Downtime, Earning Money, and Trading

Downtime

Each player receives 40 hours of downtime each week. This downtime is per player rather than per character (so a player cannot create many different characters to gain more effective downtime). Players can use their downtime for crafting items, practicing professions, and retraining. Each day used for these purposes consumes 8 hours of downtime. Downtime that has not been used at the end of each week is lost.

Downtime is granted Monday of each real life week on the Discord server. Due to time zone differences and scheduling limits there is a 24 window from the time downtime hours are awarded to use any remaining downtime from the previous week before it is lost.

Craft and Profession

The campaign uses much revised Craft and Profession mechanics as described on the House Rules>Skills page.

Earning Money

Player characters may earn 1/2 their check result in a Craft or Profession skill each week in gold pieces without expending any downtime hours.

At the player's option they may expend downtime hours to gain a multiplier on the gold they gain from this use of the skills, up to a maximum of 40 hours per week. So a character who rolls a 20 profession check would get 10 gold pieces this week. The player could sacrifice 40 hours of downtime to increase it to 400 gold pieces (10 gp x 40 hours = 400 gp).

Characters may use the same mechanics with other practical skills. For example, a character could use Slight of Hand to perform carnival tricks or pick pockets, while another might use Knowledge skills to act as a sage or teacher at a school, and so on.
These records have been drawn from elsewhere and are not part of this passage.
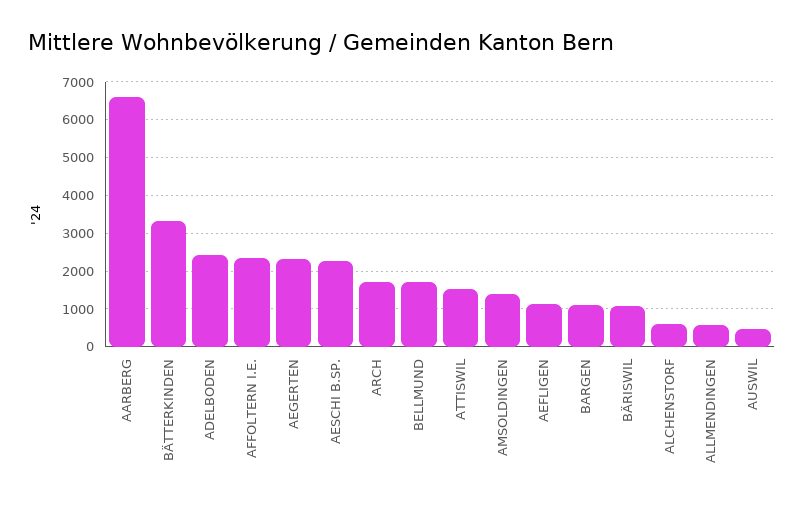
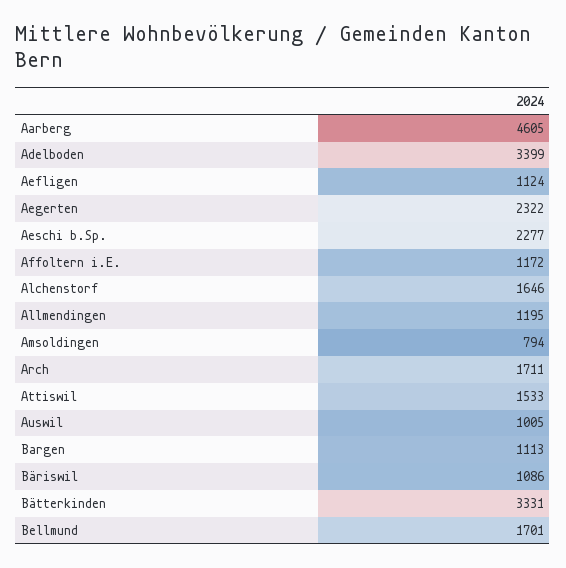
AARBERG: 6600 -> 4605
ADELBODEN: 2400 -> 3399
AFFOLTERN I.E.: 2400 -> 1172
AMSOLDINGEN: 1400 -> 794
ALCHENSTORF: 600 -> 1646
ALLMENDINGEN: 600 -> 1195
AUSWIL: 400 -> 1005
Only player characters benefit from expended downtime hours. NPCs (including cohorts, familiars, pets, psicrystals, followers, etc) are still assumed to make only 1/2 their check results each week.

Note: It may seem jarring that player characters can earn seemingly absurd amounts of money practicing normal professions (when the average cost of living is around 10-30 gp per month, earning hundreds of gold per week seems silly). However, this is an abstraction to compensate for the inability to spend time outside of adventuring.

In a traditional tabletop game players have the ability to pass time in a campaign for weeks, months, or even years between adventures (particularly in sandbox campaigns) but such is not very practical in a persistent world where many people are playing different adventures at different paces but are still able to regularly interact with one-another. Since that's not an option here players are allowed to spend their crafting time to represent working for weeks and months on end, but this has no tangible effect on the standards of the world (where it's assumed people still make only 1/2 their checks each week).

Trading

Players and their player characters can trade items with one-another as they see fit. Players are not only allowed to trade their items and services between one-another but they are encouraged to do so. Because money is rather limited and the GP limit of settlements in the campaign is 8,000 gp, "end game" items must be looted from adventures or crafted by players to become available. As such, players are encouraged to barter their time, money, and skills to other players for everyone's mutual benefit.

Trading is not limited to item creation. Players may also sell their services when applicable. Characters can act as mercenaries for other characters, or sell spellcasting services to them as well. The standard rate for spellcasting services according to the core rulebook is 10 gp x caster level x spell level, and so that sets the "going rate" of spells. However, spells above 6th level are very rare in the campaign so bartering those is more or less between the players involve as there is no real competition among the NPCs.

Ultimately, you are the master of your own time and skills. No one can force you to make items for you and vice versa. You are free to barter your time and services at any price you deem fit and others are free to do the same.